The Serpentine’s North Gallery isn’t vast, so we focused on the most resonant works from across decades—enough to show the breadth without overwhelming. Interestingly, her work has grown in scale as she’s aged. In her seventies, she began creating mural-sized oil paintings, and we wanted visitors to physically feel that shift.
The watercolors have their own space in the inner galleries, which felt right. Their intimacy contrasts with the panoramic scope of the oils. You can still glimpse the larger works from either end, so the relationship holds.
WW: Bringing together works from such a long and rich career must have involved coordination with collectors and institutions—especially those based in India. What was that process like?
TH: We worked with 22 lenders—mostly in India, with a few in London. Many had long-standing personal ties to Arpita. One painting, Party at Ram Sharma’s House, was a 60th birthday gift; others were created for weddings or close friendships. That sense of intimacy isn’t just in the subject matter—it runs through the fabric of the show.
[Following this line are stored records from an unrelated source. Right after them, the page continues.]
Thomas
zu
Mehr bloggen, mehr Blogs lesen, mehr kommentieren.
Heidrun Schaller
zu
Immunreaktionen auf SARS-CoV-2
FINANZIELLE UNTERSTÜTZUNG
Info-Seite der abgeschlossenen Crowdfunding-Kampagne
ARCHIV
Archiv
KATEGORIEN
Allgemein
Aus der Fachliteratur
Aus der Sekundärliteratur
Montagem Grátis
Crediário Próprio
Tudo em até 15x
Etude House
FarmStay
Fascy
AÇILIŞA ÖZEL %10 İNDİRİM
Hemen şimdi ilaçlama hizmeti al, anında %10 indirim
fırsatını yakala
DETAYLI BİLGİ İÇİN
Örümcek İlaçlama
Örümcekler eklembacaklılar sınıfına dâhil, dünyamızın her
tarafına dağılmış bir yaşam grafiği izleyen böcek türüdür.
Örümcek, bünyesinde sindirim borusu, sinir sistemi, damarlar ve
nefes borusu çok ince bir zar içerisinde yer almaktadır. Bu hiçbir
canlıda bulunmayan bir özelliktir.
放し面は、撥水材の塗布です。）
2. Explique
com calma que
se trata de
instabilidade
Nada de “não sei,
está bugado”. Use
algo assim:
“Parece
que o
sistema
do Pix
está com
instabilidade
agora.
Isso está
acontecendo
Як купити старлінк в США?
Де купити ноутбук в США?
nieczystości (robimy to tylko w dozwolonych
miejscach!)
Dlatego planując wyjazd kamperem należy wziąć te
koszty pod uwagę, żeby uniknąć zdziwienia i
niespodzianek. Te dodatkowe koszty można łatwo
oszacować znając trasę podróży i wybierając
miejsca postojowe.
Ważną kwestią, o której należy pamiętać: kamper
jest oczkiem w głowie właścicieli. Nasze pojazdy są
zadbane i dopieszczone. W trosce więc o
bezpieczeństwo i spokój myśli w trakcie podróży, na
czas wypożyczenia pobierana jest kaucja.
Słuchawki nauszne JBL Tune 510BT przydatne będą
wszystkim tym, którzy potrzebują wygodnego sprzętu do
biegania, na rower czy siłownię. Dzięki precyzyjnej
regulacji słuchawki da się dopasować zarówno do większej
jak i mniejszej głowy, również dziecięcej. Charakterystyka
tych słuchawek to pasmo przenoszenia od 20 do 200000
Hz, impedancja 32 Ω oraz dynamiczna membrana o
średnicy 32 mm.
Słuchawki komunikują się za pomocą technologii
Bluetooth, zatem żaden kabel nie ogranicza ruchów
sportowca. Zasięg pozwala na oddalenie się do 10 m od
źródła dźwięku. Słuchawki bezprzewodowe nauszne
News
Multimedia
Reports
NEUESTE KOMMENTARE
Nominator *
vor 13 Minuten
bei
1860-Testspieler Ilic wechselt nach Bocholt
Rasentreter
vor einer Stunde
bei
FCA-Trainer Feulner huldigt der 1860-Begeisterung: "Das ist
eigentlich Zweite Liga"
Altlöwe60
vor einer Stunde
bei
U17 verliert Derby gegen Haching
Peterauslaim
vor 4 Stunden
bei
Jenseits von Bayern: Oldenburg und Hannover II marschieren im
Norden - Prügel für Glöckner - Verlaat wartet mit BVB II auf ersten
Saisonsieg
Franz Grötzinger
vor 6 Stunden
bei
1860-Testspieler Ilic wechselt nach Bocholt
Institutionally, we collaborated with the Kiran Nadar Museum of Art, which holds the largest collection of her work, and the Museum of Art & Photography in Bengaluru, which loaned a remarkable zodiac-inspired series. Arpita often blends astrology, folk storytelling, and politics into a single canvas—it’s part of the pluralism she inhabits so instinctively.
What stood out most was the interconnectedness of this community. Many of the lenders know one another—and know Arpita. They understand her way of answering questions with questions, of resisting fixed meaning. These aren’t just collectors—they’ve lived alongside her work.
Curating “Remembering” wasn’t simply logistical—it was an immersion into a living network of relationships, memory, and meaning. That spirit of connection—across time, place, and generations—is exactly what makes Arpita’s world so resonant. To honor that, we built the show the same way she builds her paintings: with trust, complexity, and care.